=== DATA SUPPLIED ===

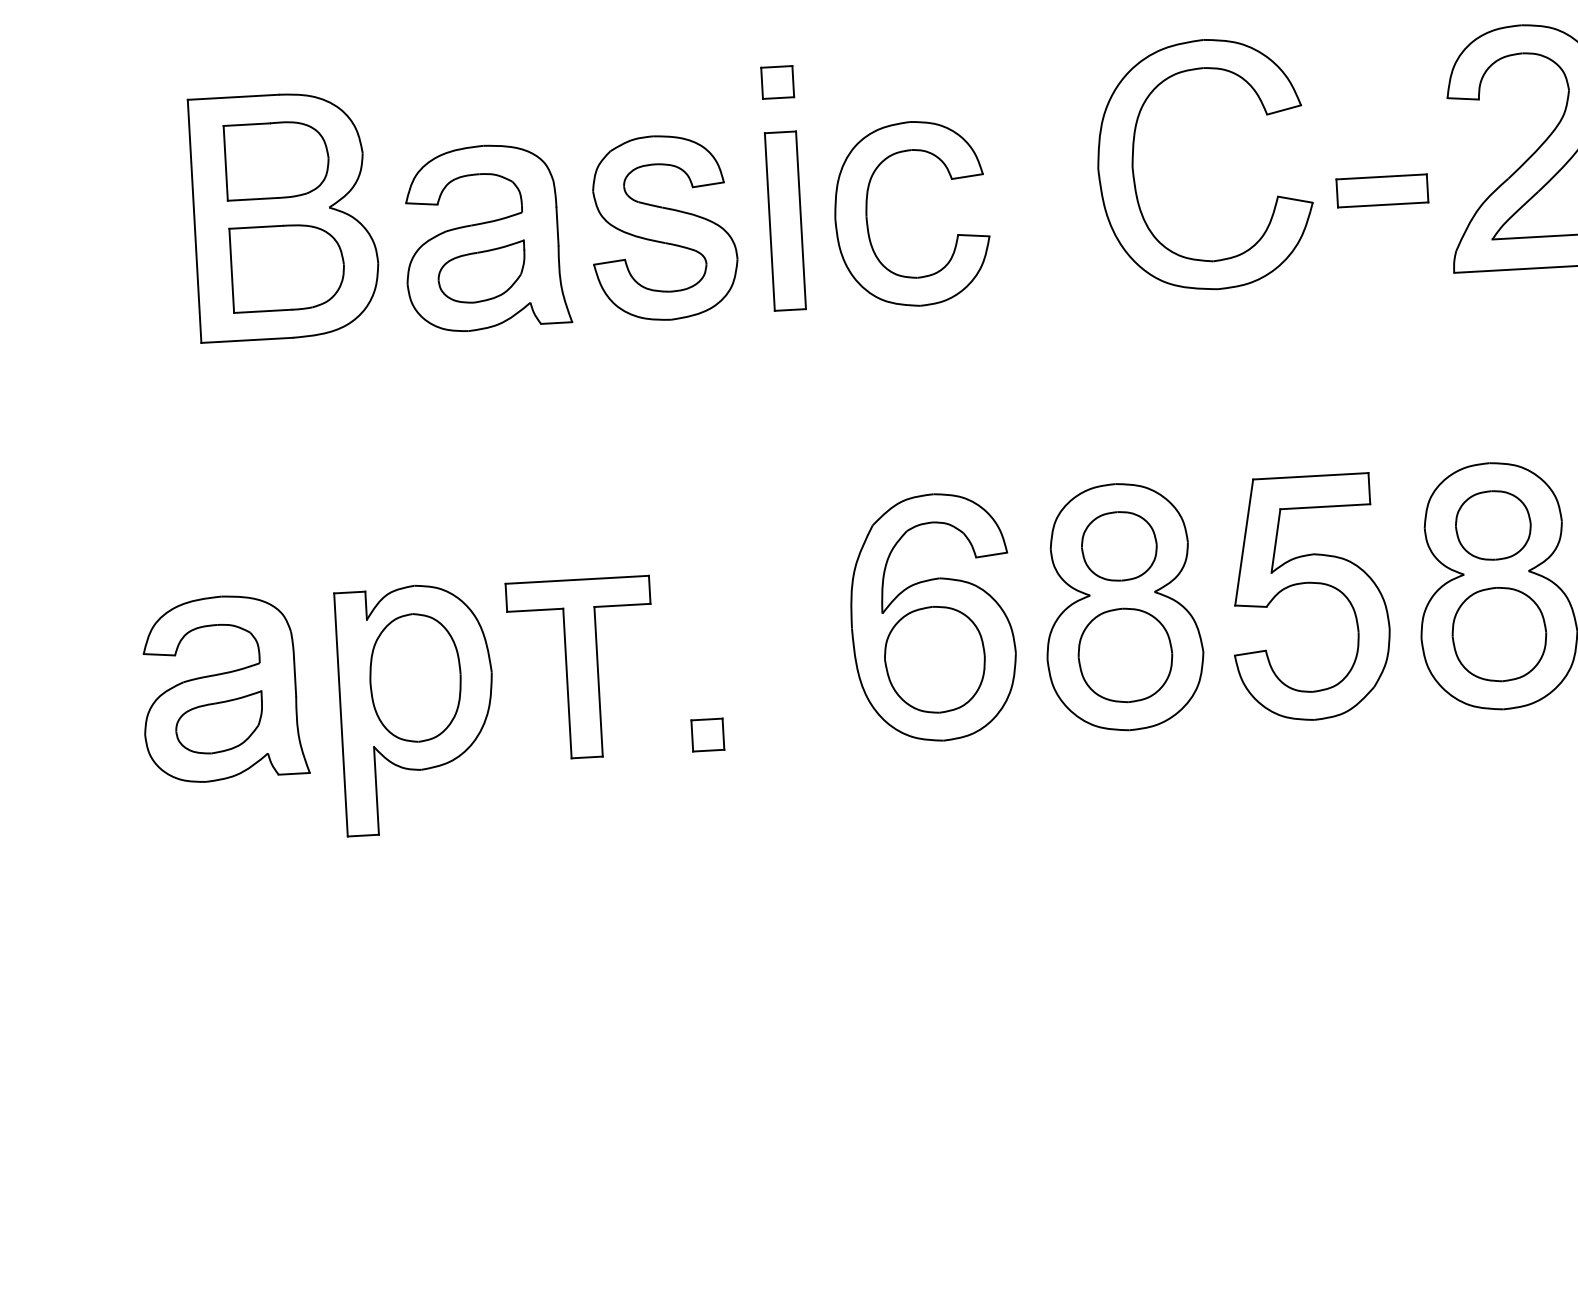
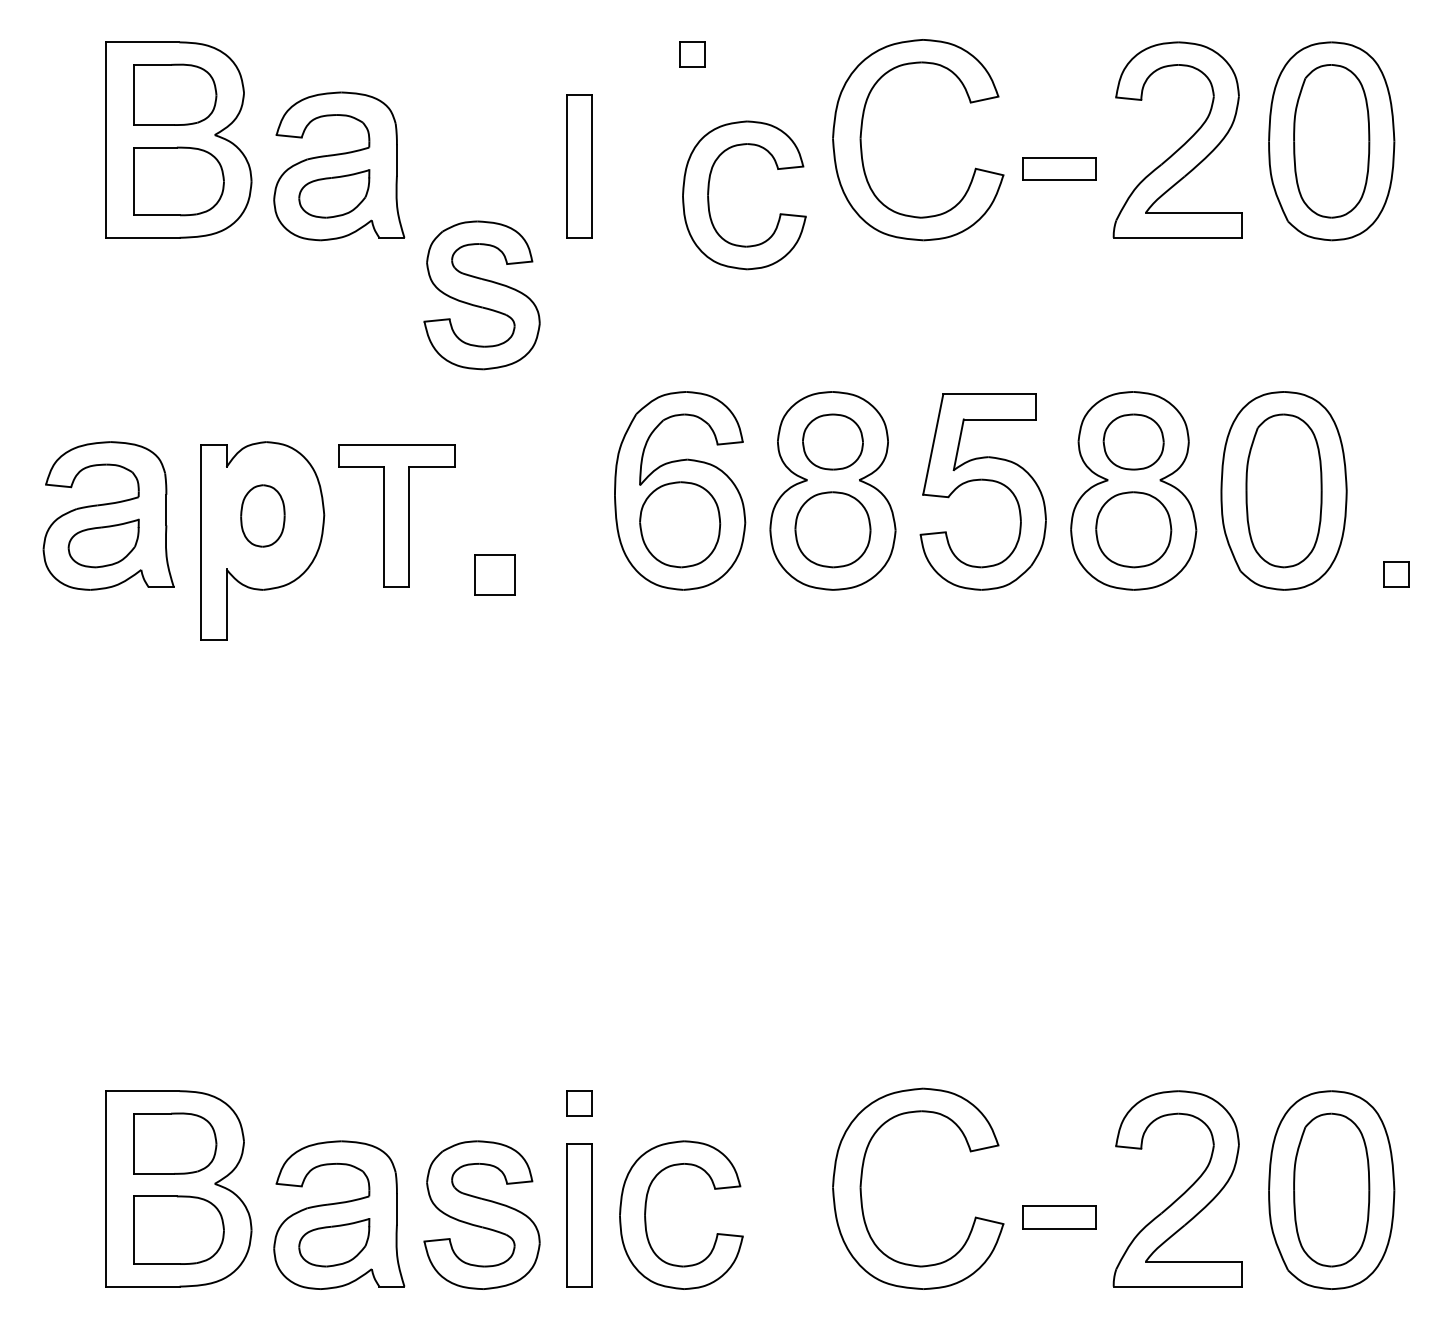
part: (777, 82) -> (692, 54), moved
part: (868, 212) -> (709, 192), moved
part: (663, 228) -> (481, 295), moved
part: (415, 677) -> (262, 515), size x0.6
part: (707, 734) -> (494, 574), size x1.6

===

*EXERCISE BRIEF*. Every record above should be set down exactly, with the pictures left out.

*REPLY TO THE EXERCISE*.
part: (777, 82) -> (692, 54), moved
part: (868, 212) -> (709, 192), moved
part: (663, 228) -> (481, 295), moved
part: (415, 677) -> (262, 515), size x0.6
part: (707, 734) -> (494, 574), size x1.6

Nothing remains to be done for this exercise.